There has been another mass shooting today. Current reports are that twelve people were murdered and perhaps fifty more injured at a movie theater in Colorado.

This massacre is not very far from Columbine High School, where, thirteen years ago, two heavily-armed kids shot and killed twelve fellow students and a teacher, and wounded another 21 students, before killing themselves. In the intervening years, there’ve been mass murders at Virginia Tech; Geneva County, Alabama; Binghamton, New York; and Fort Hood, Texas. A total of 69 people were killed, and many more injured, in those four incidents. This doesn't include the shootings in Tucson, Arizona where Congresswoman Gabrielle Giffords was wounded. Six people were killed in that incident, which doesn’t qualify it as a mass shooting. Not by our standards in modern America.
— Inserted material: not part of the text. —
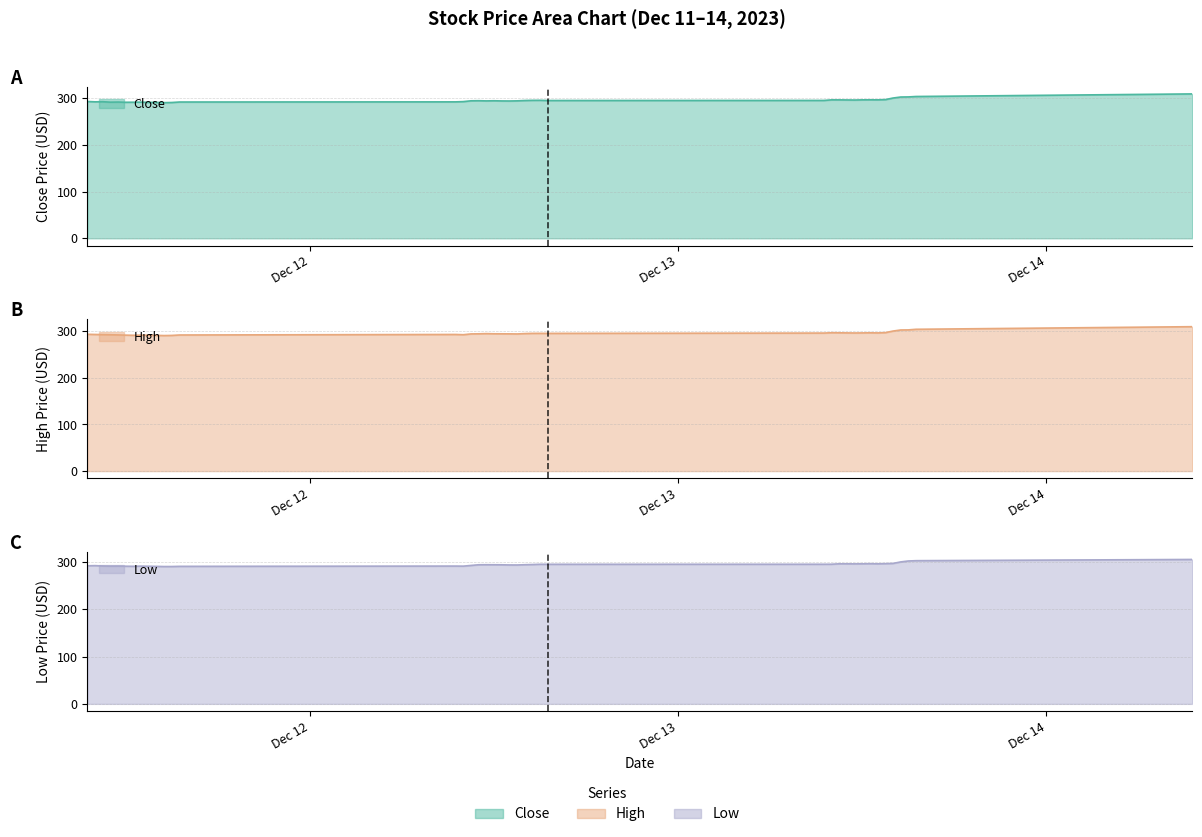

Is it true that High equals 291.5 at 2023-12-11 13:00?

True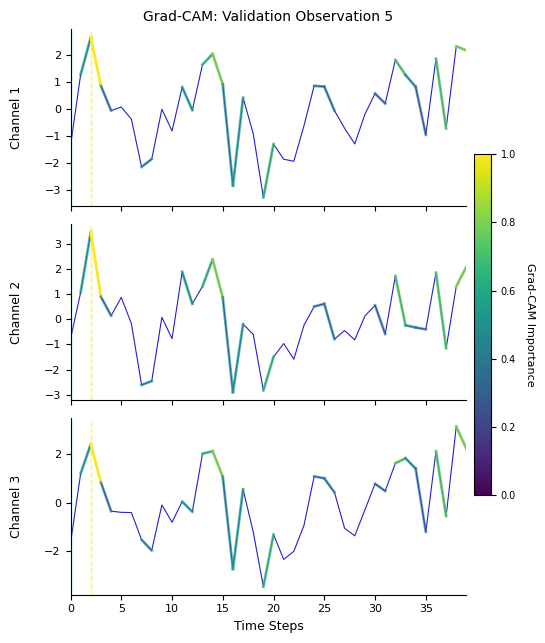

What is the difference between the Channel 1 values at 39 and 12?

2.2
What can be done about this? We could require that rifles, handguns, and ammunition magazines sold to and possessed by private citizens hold no more than six rounds. That would make it harder for madmen to kill large numbers of people without significantly impeding self-defense or hunting. Barry Goldwater famously said that if you need more than one round to shoot a deer, you should take up another sport.

The mass shootings are bad enough, but far more blood is spilled in prosaic, daily gun violence. In the last five years, 47,856 people were murdered with guns in America. You can look at the data here. The biggest problem, by far, are handguns. It’s more difficult to devise effective but lawful gun control for handguns because the Supreme Court has held that the Second Amendment guarantees, at a minimum, an individual right to keep a handgun in one’s home. In an article available here, I have described why I believe that effective gun control requires restricting the number of handguns in general circulation. If I am right about that, effective gun control may be unconstitutional.

Will today’s massacre stimulate us to do at least what we can do to reduce gun violence, such as limiting privately-owned weapons to six rounds? Almost certainly, it will not. The NRA has buffaloed politicians into believing that supporting gun control can be a career-ending move. There hasn't been any serious gun control effort at the federal level since 1994 – eighteen years ago – when the assault weapon ban was enacted. That legislation was too weak to be truly effective; but instead of strengthening it, Congress allowed the act to expire ten years later.

We can expect much hand-wringing – and nothing more – as a result of today’s slaughter.